## DATA FOR PROCESSING
== == ==

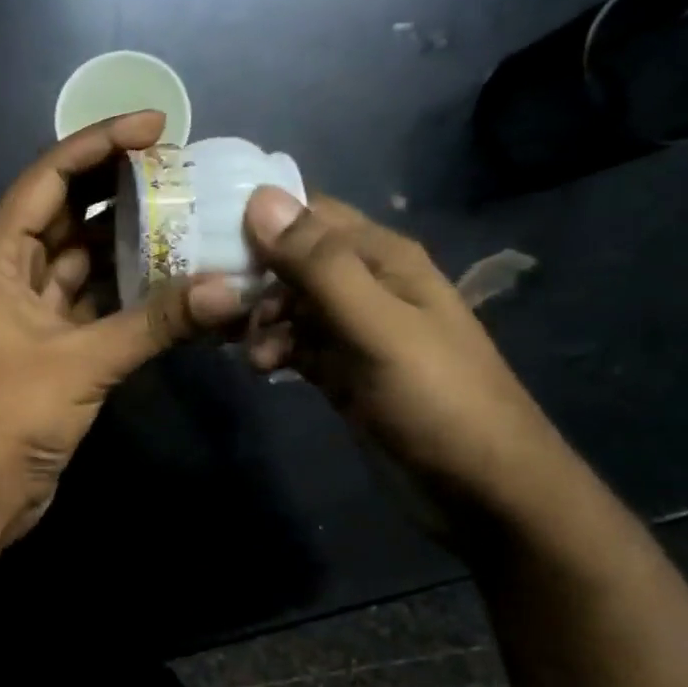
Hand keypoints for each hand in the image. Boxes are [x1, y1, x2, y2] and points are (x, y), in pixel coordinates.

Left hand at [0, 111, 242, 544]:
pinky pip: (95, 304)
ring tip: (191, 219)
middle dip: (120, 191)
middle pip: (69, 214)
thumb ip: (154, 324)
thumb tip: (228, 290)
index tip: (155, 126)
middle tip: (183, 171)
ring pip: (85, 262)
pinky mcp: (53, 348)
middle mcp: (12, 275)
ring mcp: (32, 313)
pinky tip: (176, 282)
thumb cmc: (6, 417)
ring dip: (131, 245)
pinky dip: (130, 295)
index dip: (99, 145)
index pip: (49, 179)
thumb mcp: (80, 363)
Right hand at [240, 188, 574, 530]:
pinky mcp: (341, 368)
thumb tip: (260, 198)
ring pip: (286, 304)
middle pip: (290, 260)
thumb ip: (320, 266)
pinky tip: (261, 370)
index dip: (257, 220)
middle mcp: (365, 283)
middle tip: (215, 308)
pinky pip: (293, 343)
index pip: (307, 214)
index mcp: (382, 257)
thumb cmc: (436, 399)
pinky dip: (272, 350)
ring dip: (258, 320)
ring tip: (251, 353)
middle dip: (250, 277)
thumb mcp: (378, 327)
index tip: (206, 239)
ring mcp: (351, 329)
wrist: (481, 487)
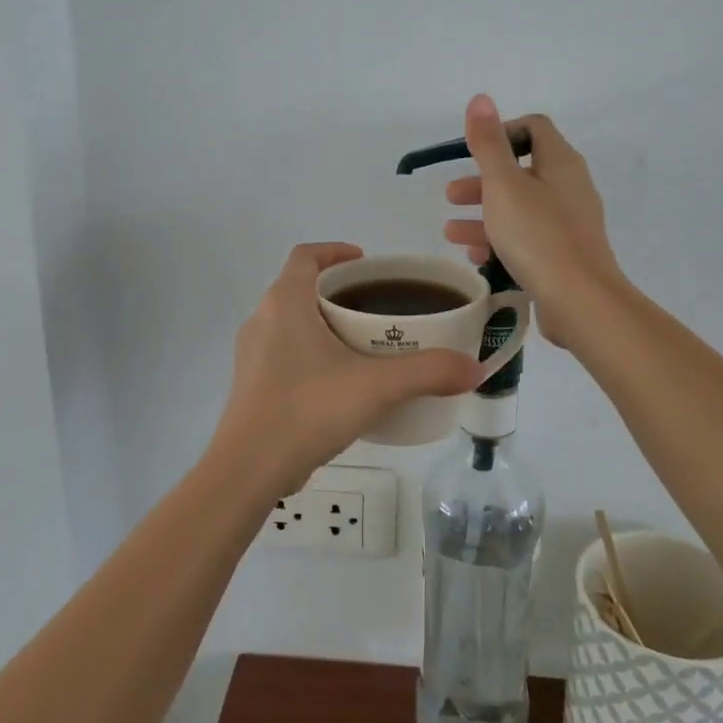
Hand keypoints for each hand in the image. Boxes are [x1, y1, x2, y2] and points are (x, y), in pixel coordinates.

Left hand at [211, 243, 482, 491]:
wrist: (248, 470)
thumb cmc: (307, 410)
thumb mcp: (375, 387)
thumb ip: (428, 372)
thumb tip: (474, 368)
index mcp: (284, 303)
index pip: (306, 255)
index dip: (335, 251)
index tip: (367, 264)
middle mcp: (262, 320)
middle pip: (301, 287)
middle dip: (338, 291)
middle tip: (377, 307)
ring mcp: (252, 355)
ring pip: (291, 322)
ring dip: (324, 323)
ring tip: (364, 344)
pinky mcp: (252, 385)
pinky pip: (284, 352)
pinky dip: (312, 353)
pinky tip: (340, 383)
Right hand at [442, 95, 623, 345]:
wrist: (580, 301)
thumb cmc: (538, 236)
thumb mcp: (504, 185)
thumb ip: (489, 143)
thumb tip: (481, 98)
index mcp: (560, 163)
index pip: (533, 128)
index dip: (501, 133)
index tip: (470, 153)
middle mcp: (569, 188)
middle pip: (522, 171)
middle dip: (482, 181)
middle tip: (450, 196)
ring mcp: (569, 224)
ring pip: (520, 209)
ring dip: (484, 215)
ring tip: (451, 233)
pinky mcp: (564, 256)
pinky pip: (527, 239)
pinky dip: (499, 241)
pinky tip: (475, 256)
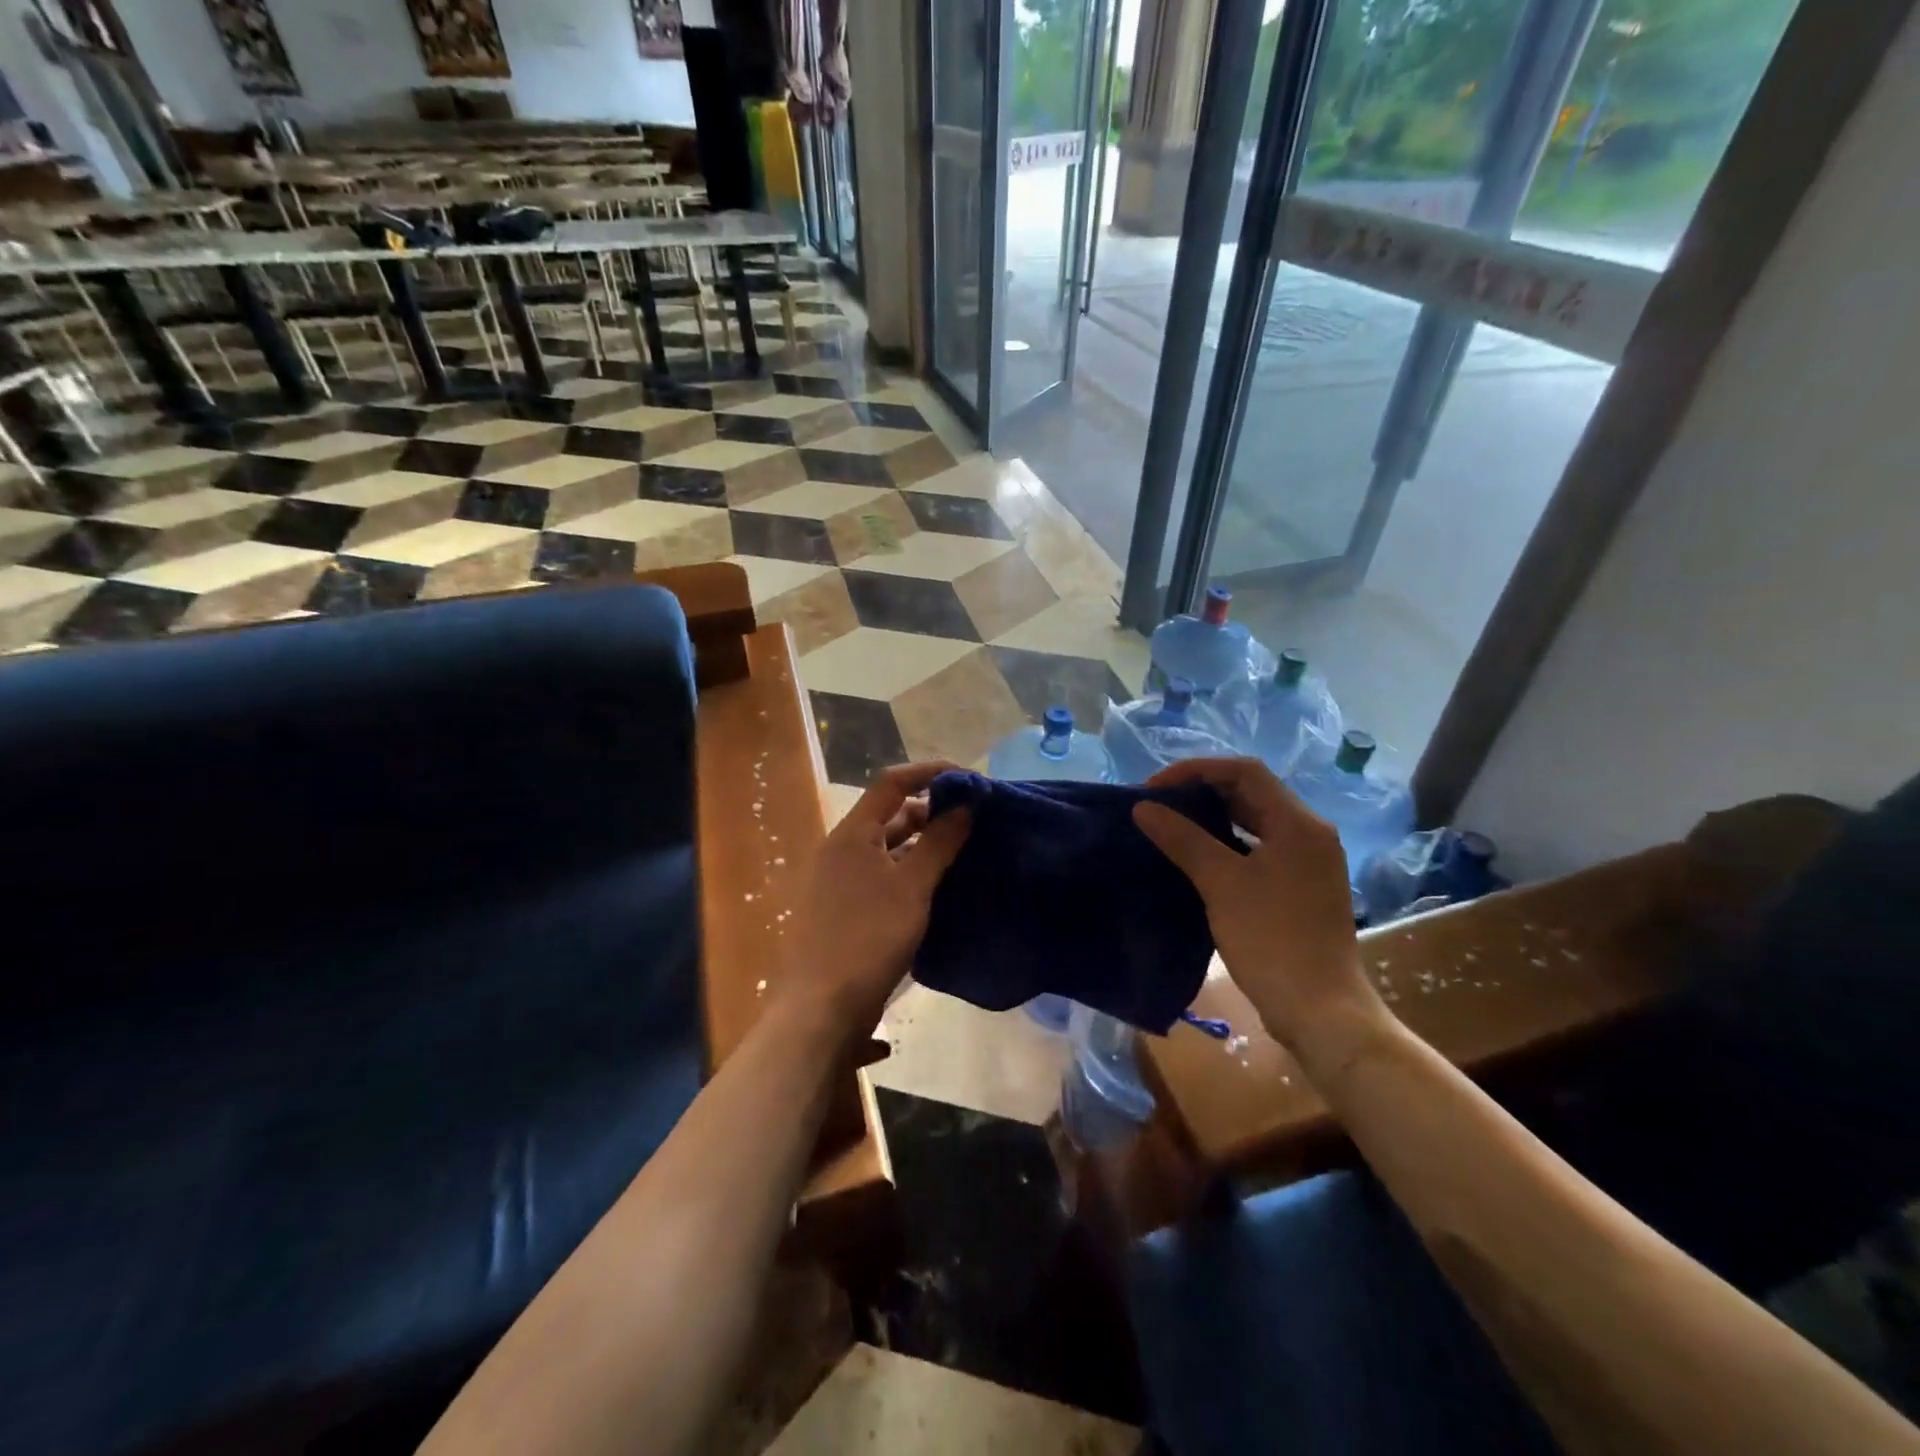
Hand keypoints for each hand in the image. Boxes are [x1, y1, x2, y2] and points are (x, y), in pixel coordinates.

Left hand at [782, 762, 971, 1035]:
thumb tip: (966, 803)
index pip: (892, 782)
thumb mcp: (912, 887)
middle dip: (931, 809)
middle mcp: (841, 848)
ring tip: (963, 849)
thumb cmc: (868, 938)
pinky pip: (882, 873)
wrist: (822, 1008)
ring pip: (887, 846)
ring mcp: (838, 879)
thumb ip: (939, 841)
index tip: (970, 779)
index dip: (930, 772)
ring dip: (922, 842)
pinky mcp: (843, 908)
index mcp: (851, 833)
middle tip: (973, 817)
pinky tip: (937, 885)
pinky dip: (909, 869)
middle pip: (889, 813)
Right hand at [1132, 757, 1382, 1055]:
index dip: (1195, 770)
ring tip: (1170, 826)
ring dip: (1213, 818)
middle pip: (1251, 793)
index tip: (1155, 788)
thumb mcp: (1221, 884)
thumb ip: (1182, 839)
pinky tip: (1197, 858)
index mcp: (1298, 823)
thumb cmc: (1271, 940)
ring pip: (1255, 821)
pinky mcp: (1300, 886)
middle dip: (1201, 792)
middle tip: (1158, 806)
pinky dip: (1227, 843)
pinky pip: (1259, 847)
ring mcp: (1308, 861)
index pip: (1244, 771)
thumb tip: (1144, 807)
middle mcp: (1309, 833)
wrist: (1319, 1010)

== == ==

## ACTION ITEM
Considering only lines that hold the word "Left", work out how many appear in the listing above and give that number only.

## ANSWER BOX
3